# Sources for Acrylic glue/pipes



## niko (Jan 28, 2004)

I made a DIY canister filter and it works good but if I substitute the PVC barbs with acrylic connections the whole thing would look better and probably be less prone to leaks.

Where should I look for glue that binds acrylic?
Also - where can I find acrylic pipes - 1/4 or 1/2" size?

--Nikolay


----------



## MiamiAG (Jan 13, 2004)

If it's acrylic to acrylic connections, use Weldon #4 or MC Bond. You can get them at www.craftics.com.

Tubing can be found at www.mcmaster.com, www.usplastics.com and others.

Make sure to purchase cast acrylic as opposed to extruded.


----------



## Daemonfly (Mar 21, 2004)

http://tapplastics.com/ also has stuff, but some of the prices are a bit higher compared to other areas. Ebay also has a section on acrylics, etc.. where many machine shops sell their scrap material. Most of it is good quality, I just recently got a 1'x2'x1/2" Cast acrylic sheet for cheap.


----------



## niko (Jan 28, 2004)

Ok, I found extruded acrylic but the cast one seems to be a problem.

What is the difference in regards to acrylic usage in aquariums?

--Nikolay


----------



## MiamiAG (Jan 13, 2004)

Extruded will not hold up for aquarium use. It is typically used for point-of-sale material that will be thrown away. Extruded will craze (spider cracks) as it absorbs 40% more water than does acrylic.

Bite the bullet and get cast material. The US cast is best but expensive. If you purchase import cast, use Chemcast. However, I would not build an aquarium out of it.


----------



## gnatster (Mar 6, 2004)

Cast Acrylic

Cast is generally stonger then extruded for a given size, however it is more expensive.


----------



## niko (Jan 28, 2004)

Art and Gnatster, thanks for the prompt responses but I have not found any cast acrylic tubes with od of 1/4 to 3/4.

--Nikolay


----------



## MiamiAG (Jan 13, 2004)

Why do you want tube so small? You may need to go clear PVC for that.


----------



## niko (Jan 28, 2004)

Art,

I'm trying to make a DIY canister a better looking piece of equipment.

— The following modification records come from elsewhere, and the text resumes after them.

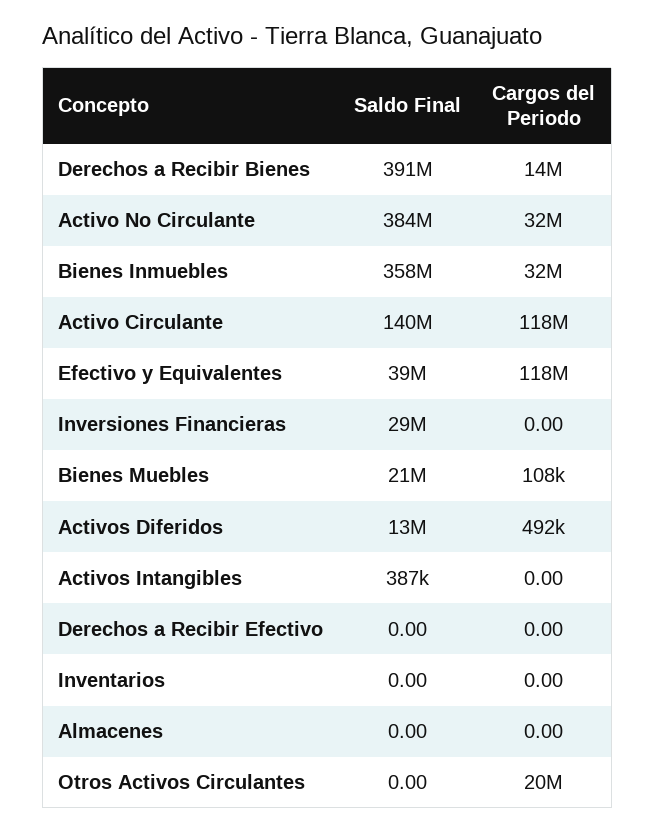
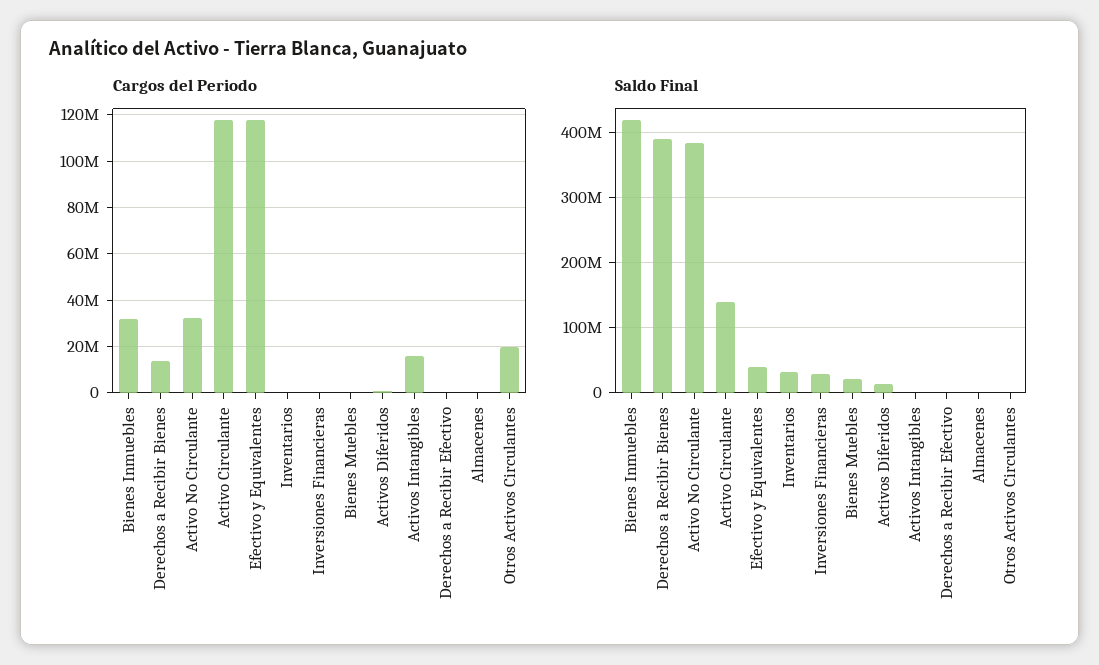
  {
    "Saldo Final": {
      "Derechos a Recibir Bienes": 391000000,
      "Activo No Circulante": 384000000,
-     "Bienes Inmuebles": 358000000,
+     "Bienes Inmuebles": 420000000,
      "Activo Circulante": 140000000,
      "Efectivo y Equivalentes": 39000000,
      "Inversiones Financieras": 29000000,
      "Bienes Muebles": 21000000,
      "Activos Diferidos": 13000000,
      "Activos Intangibles": 387000,
      "Derechos a Recibir Efectivo": 0,
-     "Inventarios": 0,
+     "Inventarios": 30000000,
      "Almacenes": 0,
      "Otros Activos Circulantes": 0
    },
    "Cargos del Periodo": {
      "Derechos a Recibir Bienes": 14000000,
      "Activo No Circulante": 32000000,
      "Bienes Inmuebles": 32000000,
      "Activo Circulante": 118000000,
      "Efectivo y Equivalentes": 118000000,
      "Inversiones Financieras": 0,
      "Bienes Muebles": 108000,
      "Activos Diferidos": 492000,
-     "Activos Intangibles": 0,
+     "Activos Intangibles": 15000000,
      "Derechos a Recibir Efectivo": 0,
      "Inventarios": 0,
      "Almacenes": 0,
      "Otros Activos Circulantes": 20000000
    }
  }

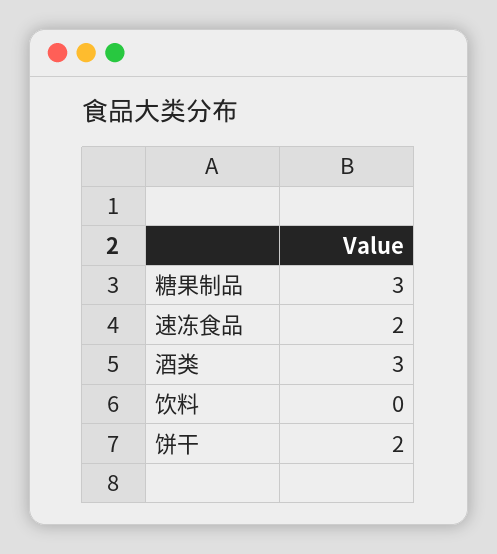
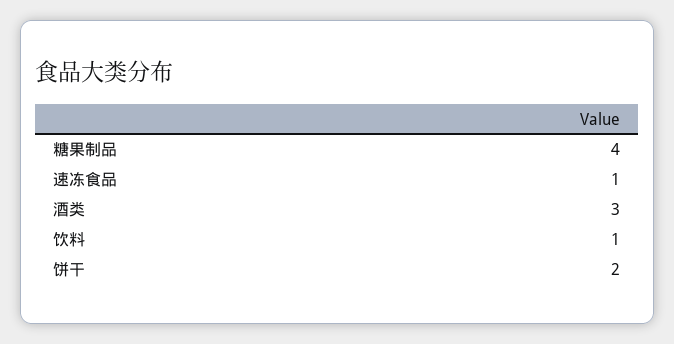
  {
-   "糖果制品": 3,
+   "糖果制品": 4,
-   "速冻食品": 2,
+   "速冻食品": 1,
    "酒类": 3,
-   "饮料": 0,
+   "饮料": 1,
    "饼干": 2
  }

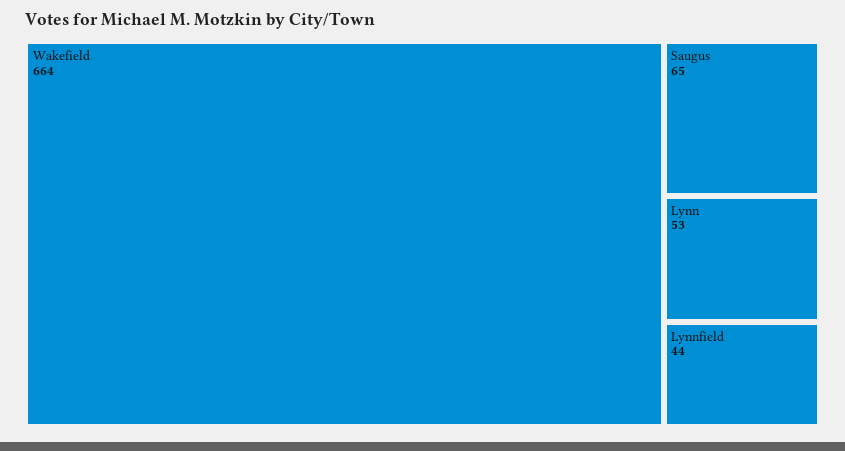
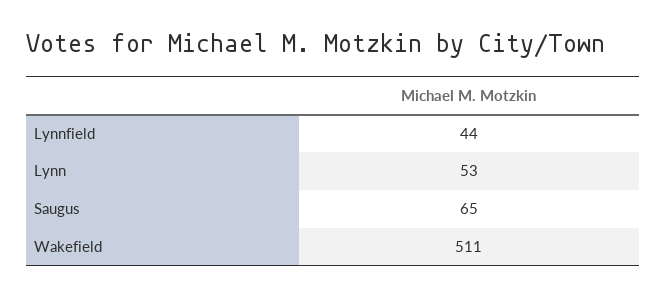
  {
-   "Wakefield": 664,
+   "Wakefield": 511,
    "Saugus": 65,
    "Lynn": 53,
    "Lynnfield": 44
  }

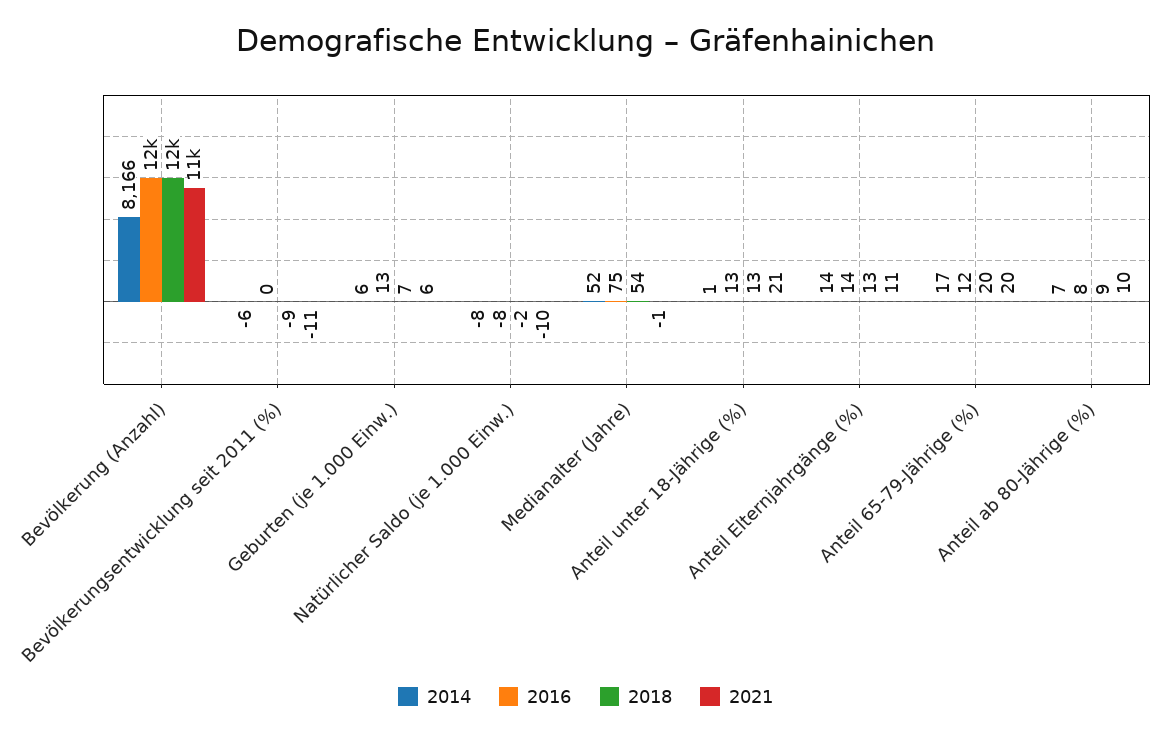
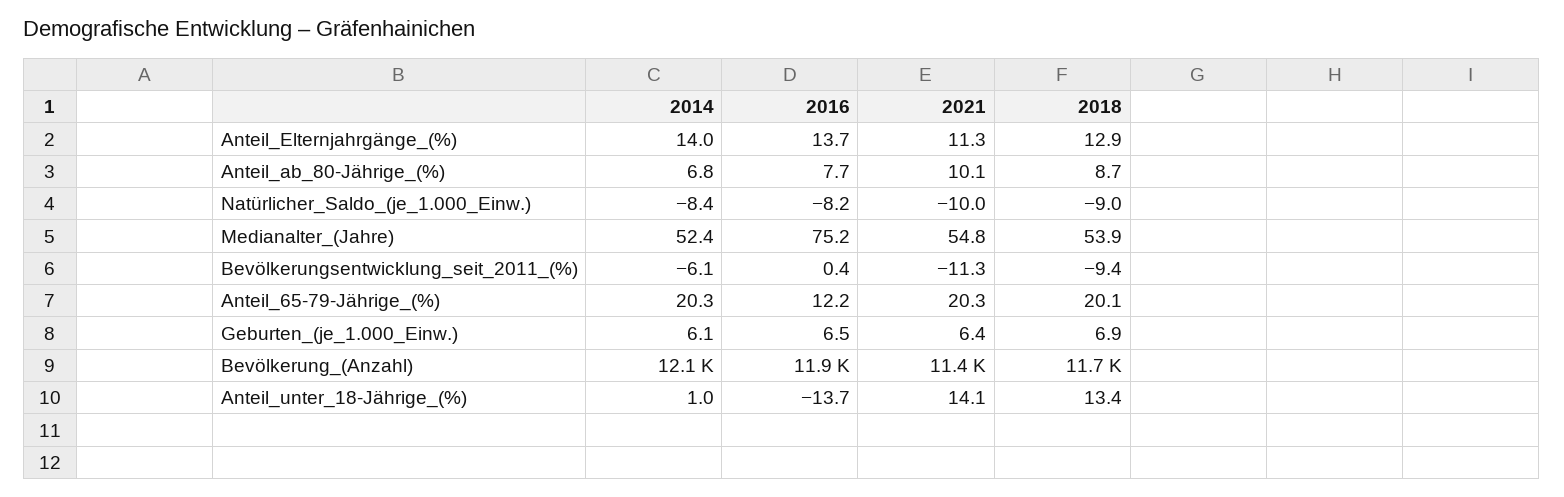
  {
    "2014": {
-     "Bevölkerung (Anzahl)": 8166,
+     "Bevölkerung (Anzahl)": 12100,
      "Bevölkerungsentwicklung seit 2011 (%)": -6.1,
      "Geburten (je 1.000 Einw.)": 6.1,
      "Natürlicher Saldo (je 1.000 Einw.)": -8.4,
      "Medianalter (Jahre)": 52.4,
      "Anteil unter 18-Jährige (%)": 1,
      "Anteil Elternjahrgänge (%)": 14,
-     "Anteil 65-79-Jährige (%)": 17,
+     "Anteil 65-79-Jährige (%)": 20.3,
      "Anteil ab 80-Jährige (%)": 6.8
    },
    "2016": {
      "Bevölkerung (Anzahl)": 11900,
      "Bevölkerungsentwicklung seit 2011 (%)": 0.4,
-     "Geburten (je 1.000 Einw.)": 13,
+     "Geburten (je 1.000 Einw.)": 6.5,
      "Natürlicher Saldo (je 1.000 Einw.)": -8.2,
      "Medianalter (Jahre)": 75.2,
-     "Anteil unter 18-Jährige (%)": 13,
+     "Anteil unter 18-Jährige (%)": -13.7,
      "Anteil Elternjahrgänge (%)": 13.7,
      "Anteil 65-79-Jährige (%)": 12.2,
      "Anteil ab 80-Jährige (%)": 7.7
    },
    "2018": {
      "Bevölkerung (Anzahl)": 11700,
      "Bevölkerungsentwicklung seit 2011 (%)": -9.4,
      "Geburten (je 1.000 Einw.)": 6.9,
-     "Natürlicher Saldo (je 1.000 Einw.)": -2,
+     "Natürlicher Saldo (je 1.000 Einw.)": -9,
      "Medianalter (Jahre)": 53.9,
      "Anteil unter 18-Jährige (%)": 13.4,
      "Anteil Elternjahrgänge (%)": 12.9,
      "Anteil 65-79-Jährige (%)": 20.1,
      "Anteil ab 80-Jährige (%)": 8.7
    },
    "2021": {
      "Bevölkerung (Anzahl)": 11400,
      "Bevölkerungsentwicklung seit 2011 (%)": -11.3,
      "Geburten (je 1.000 Einw.)": 6.4,
      "Natürlicher Saldo (je 1.000 Einw.)": -10,
-     "Medianalter (Jahre)": -1,
+     "Medianalter (Jahre)": 54.8,
-     "Anteil unter 18-Jährige (%)": 21,
+     "Anteil unter 18-Jährige (%)": 14.1,
      "Anteil Elternjahrgänge (%)": 11.3,
      "Anteil 65-79-Jährige (%)": 20.3,
      "Anteil ab 80-Jährige (%)": 10.1
    }
  }

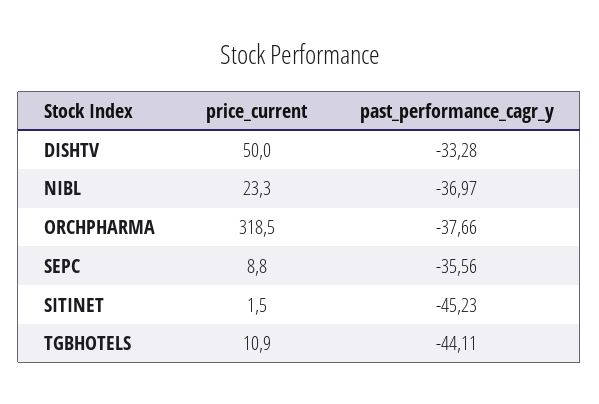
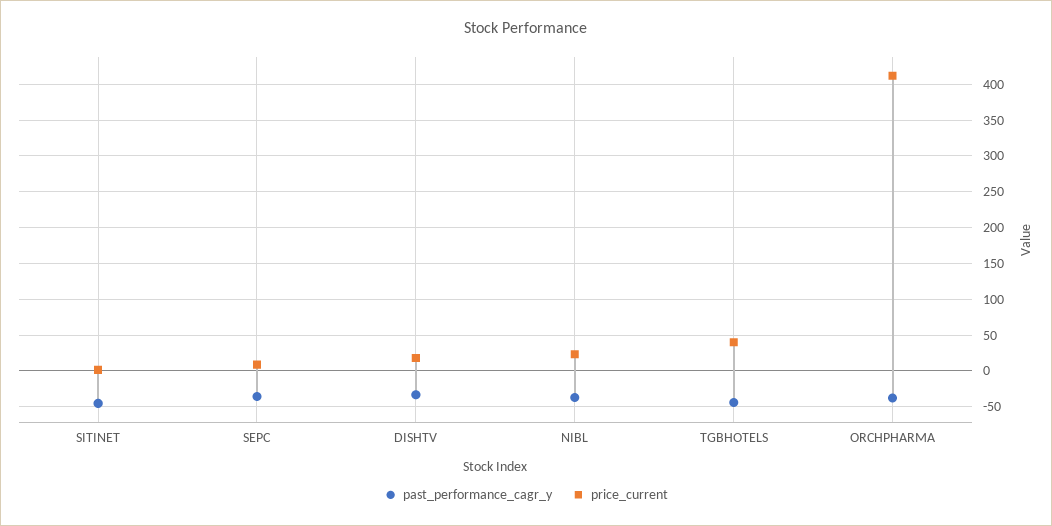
  {
    "price_current": {
-     "DISHTV": 50,
+     "DISHTV": 20,
      "NIBL": 23.3,
-     "ORCHPHARMA": 318.5,
+     "ORCHPHARMA": 410,
      "SEPC": 8.8,
      "SITINET": 1.5,
-     "TGBHOTELS": 10.9
+     "TGBHOTELS": 40
    },
    "past_performance_cagr_y": {
      "DISHTV": -33.28,
      "NIBL": -36.97,
      "ORCHPHARMA": -37.66,
      "SEPC": -35.56,
      "SITINET": -45.23,
      "TGBHOTELS": -44.11
    }
  }

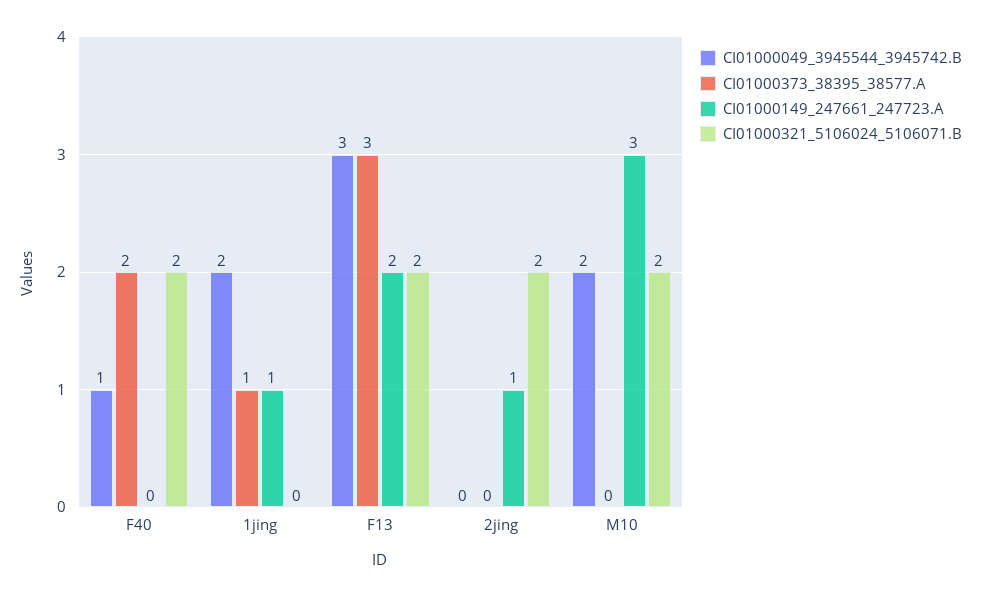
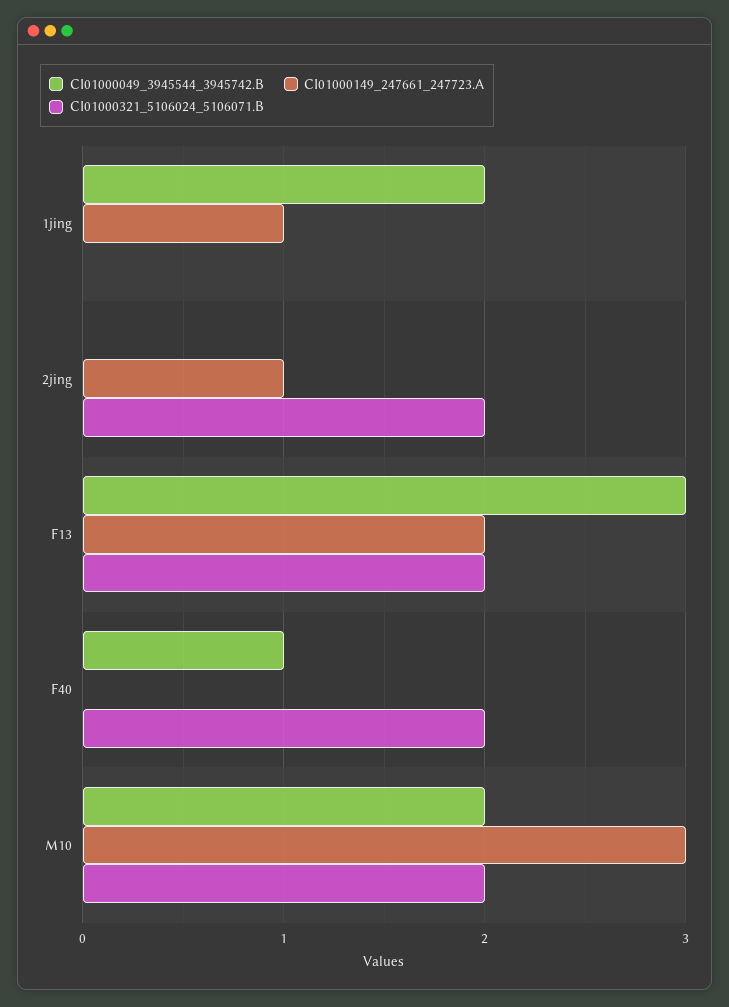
  {
    "CI01000049_3945544_3945742.B": {
      "F40": 1,
      "1jing": 2,
      "F13": 3,
      "2jing": 0,
      "M10": 2
    },
-   "CI01000373_38395_38577.A": {
-     "F40": 2,
-     "1jing": 1,
-     "F13": 3,
-     "2jing": 0,
-     "M10": 0
-   },
    "CI01000149_247661_247723.A": {
      "F40": 0,
      "1jing": 1,
      "F13": 2,
      "2jing": 1,
      "M10": 3
    },
    "CI01000321_5106024_5106071.B": {
      "F40": 2,
      "1jing": 0,
      "F13": 2,
      "2jing": 2,
      "M10": 2
    }
  }

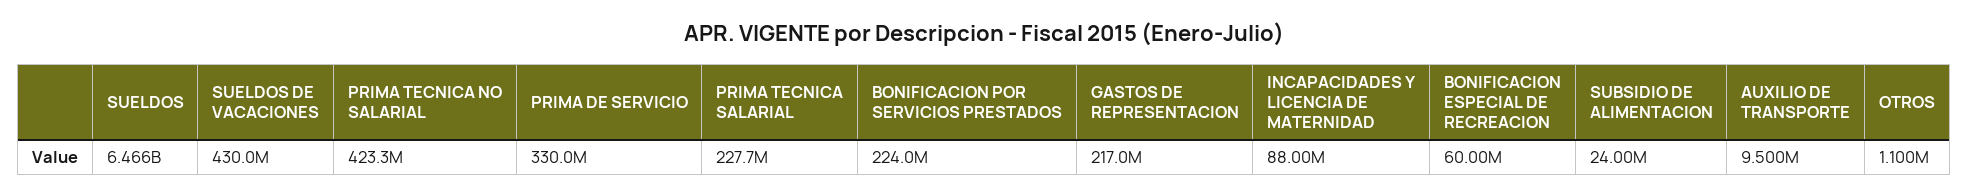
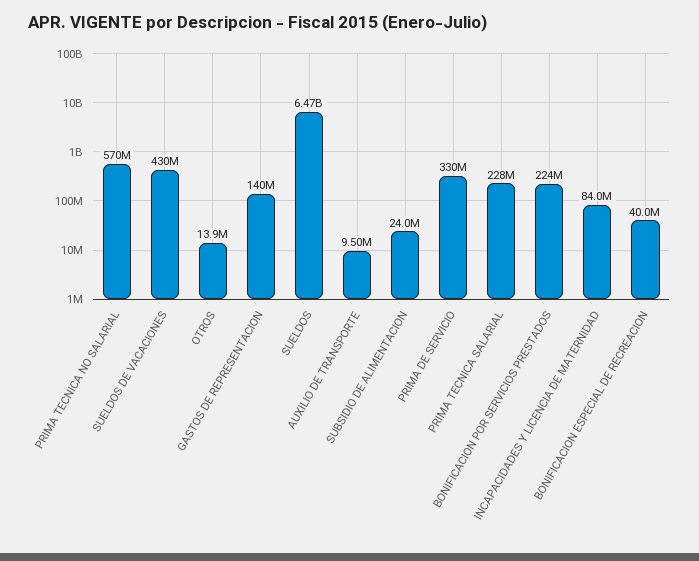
  {
    "SUELDOS": 6466000000,
    "SUELDOS DE VACACIONES": 430000000,
-   "PRIMA TECNICA NO SALARIAL": 423300000,
+   "PRIMA TECNICA NO SALARIAL": 570000000,
    "PRIMA DE SERVICIO": 330000000,
    "PRIMA TECNICA SALARIAL": 227700000,
    "BONIFICACION POR SERVICIOS PRESTADOS": 224000000,
-   "GASTOS DE REPRESENTACION": 217000000,
+   "GASTOS DE REPRESENTACION": 140000000,
-   "INCAPACIDADES Y LICENCIA DE MATERNIDAD": 88000000,
+   "INCAPACIDADES Y LICENCIA DE MATERNIDAD": 84000000,
-   "BONIFICACION ESPECIAL DE RECREACION": 60000000,
+   "BONIFICACION ESPECIAL DE RECREACION": 40000000,
    "SUBSIDIO DE ALIMENTACION": 24000000,
    "AUXILIO DE TRANSPORTE": 9500000,
-   "OTROS": 1100000
+   "OTROS": 13900000
  }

The lid and the canister that I use are clear acrylic, more or less like this one.

I don't know if that jar is extruded or cast. The in- and outflow of the filter as it is now are made of PVC fittings and O-rings. It'd be nice to have the whole thing made of acrylic. But the smallest cast acrylic pipe that I see is 1-1/2" od...

--Nikolay


----------



## MiamiAG (Jan 13, 2004)

Yes, try clear PVC or a nice schedul 80 pipe (grey). Post pics.


----------



## niko (Jan 28, 2004)

Then what would be a good glue for the PVC/acrylic joint? PVC cement or an acrylic one?

--Nikolay


----------



## MiamiAG (Jan 13, 2004)

Best is Weldon 40. You can buy it at www.craftics.com. You will need an applicator bottle to apply it.

If you can't get the 40, PVC glue will work but I wouldn't recommend it.


----------